In Europe, France’s CAC 40 was 0.6 per cent lower, the pan-European Euronext was 0.6 per cent down and the German Dax was lower by 0.3 per cent.
Markets were also dragged down by the Brexit crisis in Britain. A tumbling pound, brought about by the heightened political uncertainty likely to end in a no-deal Brexit or a general election, could not lift the FTSE 100. It was 0.5 per cent lower this afternoon.
Trump tweeted: “We are doing very well in our negotiations with China. While I am sure they would love to be dealing with a new administration so they could continue their practice of “ripoff USA”($600 B/year),16 months PLUS is a long time to be hemorrhaging jobs and companies on a long-shot….”
“….And then, think what happens to China when I win. Deal would get MUCH TOUGHER! In the meantime, China’s Supply Chain will crumble and businesses, jobs and money will be gone!”

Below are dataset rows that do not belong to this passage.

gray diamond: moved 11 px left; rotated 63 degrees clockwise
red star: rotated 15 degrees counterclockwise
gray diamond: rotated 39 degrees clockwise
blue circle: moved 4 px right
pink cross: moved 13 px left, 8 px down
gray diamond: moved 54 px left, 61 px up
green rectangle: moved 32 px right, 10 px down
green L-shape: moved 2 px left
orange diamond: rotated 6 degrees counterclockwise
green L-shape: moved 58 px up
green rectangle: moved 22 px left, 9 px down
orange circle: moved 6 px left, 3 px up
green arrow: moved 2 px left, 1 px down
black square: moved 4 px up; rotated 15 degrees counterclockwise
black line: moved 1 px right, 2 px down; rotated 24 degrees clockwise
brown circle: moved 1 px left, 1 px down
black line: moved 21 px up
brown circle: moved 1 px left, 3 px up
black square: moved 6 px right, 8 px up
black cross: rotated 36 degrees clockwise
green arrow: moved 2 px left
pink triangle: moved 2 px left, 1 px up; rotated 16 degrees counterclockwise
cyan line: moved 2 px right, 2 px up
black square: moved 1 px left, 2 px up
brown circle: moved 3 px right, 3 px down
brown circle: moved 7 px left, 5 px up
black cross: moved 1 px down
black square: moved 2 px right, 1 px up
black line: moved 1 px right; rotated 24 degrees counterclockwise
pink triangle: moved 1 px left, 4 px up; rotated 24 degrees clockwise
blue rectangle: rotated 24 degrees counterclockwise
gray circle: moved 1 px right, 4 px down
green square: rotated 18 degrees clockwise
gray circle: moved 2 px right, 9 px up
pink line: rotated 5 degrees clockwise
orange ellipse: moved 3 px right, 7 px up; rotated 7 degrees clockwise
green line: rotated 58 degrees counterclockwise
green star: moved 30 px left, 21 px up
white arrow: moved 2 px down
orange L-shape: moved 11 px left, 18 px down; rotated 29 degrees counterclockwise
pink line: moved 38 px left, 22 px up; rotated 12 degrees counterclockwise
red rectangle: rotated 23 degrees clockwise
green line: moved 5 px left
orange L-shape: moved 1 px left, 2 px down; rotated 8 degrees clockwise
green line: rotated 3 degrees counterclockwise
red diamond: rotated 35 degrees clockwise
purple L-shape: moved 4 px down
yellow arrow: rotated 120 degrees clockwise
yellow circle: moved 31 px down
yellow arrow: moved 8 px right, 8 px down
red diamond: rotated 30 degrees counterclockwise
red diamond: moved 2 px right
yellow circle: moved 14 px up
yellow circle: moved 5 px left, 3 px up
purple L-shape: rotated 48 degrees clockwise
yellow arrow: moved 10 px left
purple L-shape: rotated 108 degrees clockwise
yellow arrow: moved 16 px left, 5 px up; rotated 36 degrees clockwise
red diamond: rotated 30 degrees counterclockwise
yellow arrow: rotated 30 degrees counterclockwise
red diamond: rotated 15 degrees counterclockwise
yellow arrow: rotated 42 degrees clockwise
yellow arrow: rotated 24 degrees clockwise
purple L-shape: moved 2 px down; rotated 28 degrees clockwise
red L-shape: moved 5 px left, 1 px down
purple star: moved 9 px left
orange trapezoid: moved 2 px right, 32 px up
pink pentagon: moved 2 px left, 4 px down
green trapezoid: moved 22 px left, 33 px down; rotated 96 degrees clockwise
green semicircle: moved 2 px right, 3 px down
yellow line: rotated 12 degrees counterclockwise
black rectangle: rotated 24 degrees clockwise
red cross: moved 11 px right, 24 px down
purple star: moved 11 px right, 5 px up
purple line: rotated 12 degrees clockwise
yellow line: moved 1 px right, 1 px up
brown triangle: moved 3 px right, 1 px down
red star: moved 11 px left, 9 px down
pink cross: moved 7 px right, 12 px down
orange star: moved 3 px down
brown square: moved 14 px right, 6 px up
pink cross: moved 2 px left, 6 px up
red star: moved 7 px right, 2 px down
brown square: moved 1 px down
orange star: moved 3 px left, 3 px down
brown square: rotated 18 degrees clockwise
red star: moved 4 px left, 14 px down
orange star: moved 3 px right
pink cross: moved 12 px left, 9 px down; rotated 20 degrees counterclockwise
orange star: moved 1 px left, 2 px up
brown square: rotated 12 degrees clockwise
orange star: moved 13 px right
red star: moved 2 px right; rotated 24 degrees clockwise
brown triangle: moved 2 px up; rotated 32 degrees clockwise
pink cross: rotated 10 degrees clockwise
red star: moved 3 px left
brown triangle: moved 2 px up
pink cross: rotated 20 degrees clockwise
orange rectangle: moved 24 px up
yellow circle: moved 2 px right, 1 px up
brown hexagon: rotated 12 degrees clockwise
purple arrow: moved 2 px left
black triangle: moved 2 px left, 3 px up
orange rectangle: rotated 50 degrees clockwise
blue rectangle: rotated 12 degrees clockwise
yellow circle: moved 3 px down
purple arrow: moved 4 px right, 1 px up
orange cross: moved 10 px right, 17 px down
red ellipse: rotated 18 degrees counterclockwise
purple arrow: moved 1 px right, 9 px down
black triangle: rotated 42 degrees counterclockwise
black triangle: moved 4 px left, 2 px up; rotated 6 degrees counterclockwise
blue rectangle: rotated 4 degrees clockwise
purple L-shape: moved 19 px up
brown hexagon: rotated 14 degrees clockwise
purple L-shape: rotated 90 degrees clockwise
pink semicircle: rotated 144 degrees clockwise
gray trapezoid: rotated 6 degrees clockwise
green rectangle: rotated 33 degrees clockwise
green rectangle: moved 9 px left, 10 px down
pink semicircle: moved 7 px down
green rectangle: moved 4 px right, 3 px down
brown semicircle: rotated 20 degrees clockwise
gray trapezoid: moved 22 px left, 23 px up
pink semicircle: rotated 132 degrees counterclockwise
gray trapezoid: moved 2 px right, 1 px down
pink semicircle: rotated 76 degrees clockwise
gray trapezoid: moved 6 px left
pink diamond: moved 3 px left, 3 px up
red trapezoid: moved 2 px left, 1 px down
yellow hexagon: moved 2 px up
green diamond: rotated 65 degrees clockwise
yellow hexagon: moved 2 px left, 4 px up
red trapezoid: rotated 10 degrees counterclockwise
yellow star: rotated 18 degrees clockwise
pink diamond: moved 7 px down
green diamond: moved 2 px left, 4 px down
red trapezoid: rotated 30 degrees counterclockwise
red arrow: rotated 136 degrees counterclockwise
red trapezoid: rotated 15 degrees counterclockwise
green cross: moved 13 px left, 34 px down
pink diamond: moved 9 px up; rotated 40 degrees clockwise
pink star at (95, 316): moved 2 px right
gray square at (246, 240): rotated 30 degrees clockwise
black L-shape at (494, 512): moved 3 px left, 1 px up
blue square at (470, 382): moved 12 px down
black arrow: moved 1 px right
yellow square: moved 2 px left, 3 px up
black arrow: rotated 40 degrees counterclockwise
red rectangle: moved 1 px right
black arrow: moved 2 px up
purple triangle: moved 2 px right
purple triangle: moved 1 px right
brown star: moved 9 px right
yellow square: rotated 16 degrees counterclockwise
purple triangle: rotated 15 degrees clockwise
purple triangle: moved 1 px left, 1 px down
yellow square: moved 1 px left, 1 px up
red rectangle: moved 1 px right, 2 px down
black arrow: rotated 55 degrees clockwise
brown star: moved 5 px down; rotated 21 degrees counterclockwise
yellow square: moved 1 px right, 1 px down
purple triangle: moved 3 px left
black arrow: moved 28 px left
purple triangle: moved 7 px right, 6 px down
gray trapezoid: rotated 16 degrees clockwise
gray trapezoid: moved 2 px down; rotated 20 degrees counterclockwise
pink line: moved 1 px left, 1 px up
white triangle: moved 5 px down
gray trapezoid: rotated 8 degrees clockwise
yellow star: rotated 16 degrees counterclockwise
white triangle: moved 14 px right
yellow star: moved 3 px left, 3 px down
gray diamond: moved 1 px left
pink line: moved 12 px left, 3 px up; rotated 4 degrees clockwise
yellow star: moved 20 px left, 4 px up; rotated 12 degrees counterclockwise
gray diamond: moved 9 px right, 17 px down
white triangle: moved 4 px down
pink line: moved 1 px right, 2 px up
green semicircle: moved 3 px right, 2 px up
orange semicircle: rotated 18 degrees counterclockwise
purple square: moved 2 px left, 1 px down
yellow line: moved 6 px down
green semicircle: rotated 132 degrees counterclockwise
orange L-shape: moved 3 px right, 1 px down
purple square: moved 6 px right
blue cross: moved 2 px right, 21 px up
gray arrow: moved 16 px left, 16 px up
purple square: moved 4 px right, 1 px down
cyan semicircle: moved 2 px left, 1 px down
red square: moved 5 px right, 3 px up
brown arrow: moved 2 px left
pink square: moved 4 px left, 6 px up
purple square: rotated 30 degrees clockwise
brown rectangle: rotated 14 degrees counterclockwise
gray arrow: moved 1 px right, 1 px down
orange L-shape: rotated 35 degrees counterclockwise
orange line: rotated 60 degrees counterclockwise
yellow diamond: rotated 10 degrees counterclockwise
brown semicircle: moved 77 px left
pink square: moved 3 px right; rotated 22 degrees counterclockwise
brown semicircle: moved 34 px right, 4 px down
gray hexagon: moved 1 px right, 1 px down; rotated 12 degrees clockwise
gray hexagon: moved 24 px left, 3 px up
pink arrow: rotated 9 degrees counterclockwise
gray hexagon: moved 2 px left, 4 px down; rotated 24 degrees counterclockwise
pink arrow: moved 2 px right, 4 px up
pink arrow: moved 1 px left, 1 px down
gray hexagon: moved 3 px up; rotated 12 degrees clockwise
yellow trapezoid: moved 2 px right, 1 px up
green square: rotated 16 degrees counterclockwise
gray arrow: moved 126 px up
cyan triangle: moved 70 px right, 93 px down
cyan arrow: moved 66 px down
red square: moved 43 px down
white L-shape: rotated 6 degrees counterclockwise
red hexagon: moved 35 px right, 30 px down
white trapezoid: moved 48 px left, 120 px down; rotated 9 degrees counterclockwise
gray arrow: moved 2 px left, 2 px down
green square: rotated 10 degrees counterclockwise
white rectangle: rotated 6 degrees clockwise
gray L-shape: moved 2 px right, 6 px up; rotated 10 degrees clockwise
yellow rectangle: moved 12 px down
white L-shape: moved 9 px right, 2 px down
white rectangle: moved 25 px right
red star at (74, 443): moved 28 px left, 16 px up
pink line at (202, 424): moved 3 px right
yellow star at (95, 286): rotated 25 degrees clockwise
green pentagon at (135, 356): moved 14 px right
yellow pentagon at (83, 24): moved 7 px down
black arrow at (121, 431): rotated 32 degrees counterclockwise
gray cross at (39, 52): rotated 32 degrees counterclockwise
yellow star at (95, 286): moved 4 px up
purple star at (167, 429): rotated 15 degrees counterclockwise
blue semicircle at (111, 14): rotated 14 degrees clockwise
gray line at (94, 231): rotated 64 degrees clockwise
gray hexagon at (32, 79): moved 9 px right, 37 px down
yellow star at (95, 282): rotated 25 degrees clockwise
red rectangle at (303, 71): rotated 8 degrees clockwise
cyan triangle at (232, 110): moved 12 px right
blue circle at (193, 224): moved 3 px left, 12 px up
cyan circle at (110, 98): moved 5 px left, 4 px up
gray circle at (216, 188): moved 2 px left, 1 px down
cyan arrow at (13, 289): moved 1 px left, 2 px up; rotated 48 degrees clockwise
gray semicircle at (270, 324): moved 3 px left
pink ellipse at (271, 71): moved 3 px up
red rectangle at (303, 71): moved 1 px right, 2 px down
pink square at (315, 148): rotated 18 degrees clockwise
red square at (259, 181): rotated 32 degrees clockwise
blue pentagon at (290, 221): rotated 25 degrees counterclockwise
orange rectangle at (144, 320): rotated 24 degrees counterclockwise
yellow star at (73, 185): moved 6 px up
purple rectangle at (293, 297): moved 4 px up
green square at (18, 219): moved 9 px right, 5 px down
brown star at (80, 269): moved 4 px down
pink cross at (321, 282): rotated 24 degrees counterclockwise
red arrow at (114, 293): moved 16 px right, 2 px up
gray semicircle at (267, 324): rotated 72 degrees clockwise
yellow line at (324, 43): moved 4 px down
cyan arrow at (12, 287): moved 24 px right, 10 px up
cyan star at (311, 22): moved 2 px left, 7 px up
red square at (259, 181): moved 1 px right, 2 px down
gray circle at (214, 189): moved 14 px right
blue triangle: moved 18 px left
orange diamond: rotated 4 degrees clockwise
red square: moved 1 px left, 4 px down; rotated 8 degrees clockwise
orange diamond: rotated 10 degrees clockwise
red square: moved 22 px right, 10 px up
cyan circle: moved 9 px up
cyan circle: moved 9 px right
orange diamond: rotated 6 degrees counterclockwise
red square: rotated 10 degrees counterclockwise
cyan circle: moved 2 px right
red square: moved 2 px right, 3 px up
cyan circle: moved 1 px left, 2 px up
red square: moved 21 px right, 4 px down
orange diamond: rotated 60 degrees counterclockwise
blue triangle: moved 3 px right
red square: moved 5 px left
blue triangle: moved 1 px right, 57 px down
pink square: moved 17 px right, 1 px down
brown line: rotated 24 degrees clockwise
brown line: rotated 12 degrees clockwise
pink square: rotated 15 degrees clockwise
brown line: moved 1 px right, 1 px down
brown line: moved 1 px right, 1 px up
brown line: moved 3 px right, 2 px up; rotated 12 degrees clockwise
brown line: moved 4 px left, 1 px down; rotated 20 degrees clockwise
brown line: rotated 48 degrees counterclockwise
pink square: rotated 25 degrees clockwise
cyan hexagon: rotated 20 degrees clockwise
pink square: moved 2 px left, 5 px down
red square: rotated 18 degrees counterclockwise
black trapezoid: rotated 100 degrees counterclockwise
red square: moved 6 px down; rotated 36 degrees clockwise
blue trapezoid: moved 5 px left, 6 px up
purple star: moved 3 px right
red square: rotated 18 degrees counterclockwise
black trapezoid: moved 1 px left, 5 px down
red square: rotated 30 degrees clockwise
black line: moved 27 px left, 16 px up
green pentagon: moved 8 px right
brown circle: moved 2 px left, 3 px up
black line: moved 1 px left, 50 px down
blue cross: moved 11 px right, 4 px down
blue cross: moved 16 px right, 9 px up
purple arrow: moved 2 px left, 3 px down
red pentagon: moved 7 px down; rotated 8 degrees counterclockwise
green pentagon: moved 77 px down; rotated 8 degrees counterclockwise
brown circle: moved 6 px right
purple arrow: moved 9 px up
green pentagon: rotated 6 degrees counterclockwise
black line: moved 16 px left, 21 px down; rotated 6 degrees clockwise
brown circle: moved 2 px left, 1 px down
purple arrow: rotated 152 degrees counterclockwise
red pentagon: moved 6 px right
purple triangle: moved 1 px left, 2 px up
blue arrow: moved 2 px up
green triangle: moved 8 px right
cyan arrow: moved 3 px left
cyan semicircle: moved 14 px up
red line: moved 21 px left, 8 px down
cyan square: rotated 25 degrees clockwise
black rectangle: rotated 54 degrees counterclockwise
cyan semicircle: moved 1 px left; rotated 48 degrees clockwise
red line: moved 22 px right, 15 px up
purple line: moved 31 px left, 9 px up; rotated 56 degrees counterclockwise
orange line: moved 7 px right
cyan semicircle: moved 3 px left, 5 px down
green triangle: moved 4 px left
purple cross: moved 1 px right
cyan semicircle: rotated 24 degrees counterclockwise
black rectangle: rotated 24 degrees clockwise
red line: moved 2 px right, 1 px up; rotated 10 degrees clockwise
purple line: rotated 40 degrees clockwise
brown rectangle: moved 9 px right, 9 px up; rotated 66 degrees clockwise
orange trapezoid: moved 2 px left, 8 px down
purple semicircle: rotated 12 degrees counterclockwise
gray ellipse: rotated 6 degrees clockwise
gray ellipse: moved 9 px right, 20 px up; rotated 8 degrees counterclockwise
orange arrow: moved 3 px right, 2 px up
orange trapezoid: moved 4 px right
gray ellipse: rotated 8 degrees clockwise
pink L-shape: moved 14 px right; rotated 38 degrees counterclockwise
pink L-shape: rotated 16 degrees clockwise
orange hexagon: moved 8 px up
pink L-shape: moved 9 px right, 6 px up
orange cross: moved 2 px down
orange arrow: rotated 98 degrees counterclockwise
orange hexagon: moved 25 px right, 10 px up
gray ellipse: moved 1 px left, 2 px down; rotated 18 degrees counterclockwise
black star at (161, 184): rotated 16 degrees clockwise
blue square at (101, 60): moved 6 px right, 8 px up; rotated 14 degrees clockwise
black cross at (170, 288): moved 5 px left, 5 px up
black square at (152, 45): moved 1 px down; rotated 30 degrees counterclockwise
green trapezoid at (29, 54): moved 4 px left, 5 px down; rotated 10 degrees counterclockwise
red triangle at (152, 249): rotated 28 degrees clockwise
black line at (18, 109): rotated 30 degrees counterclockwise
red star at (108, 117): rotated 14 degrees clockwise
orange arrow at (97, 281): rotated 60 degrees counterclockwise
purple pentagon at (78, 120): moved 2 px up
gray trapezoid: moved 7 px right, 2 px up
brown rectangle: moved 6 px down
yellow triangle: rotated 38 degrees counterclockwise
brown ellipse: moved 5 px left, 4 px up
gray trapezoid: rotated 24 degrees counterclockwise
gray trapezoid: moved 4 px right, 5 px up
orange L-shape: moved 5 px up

He then added: “For all of the “geniuses” out there, many who have been in other administrations and “taken to the cleaners” by China, that want me to get together with the EU and others to go after China Trade practices remember, the EU & all treat us VERY unfairly on Trade also. Will change!”
“Germany, and so many other countries, have negative interest rates, “they get paid for loaning money,” and our Federal Reserve fails to act! Remember, these are also our weak currency competitors!”
Trump has kept up unprecedented political pressure on the Fed to cut interest rates. At its meeting this month, analysts expect chair Jay Powell will lower rates by 25 basis points (0.25 percentage points) to insure against the intensifying trade war with China.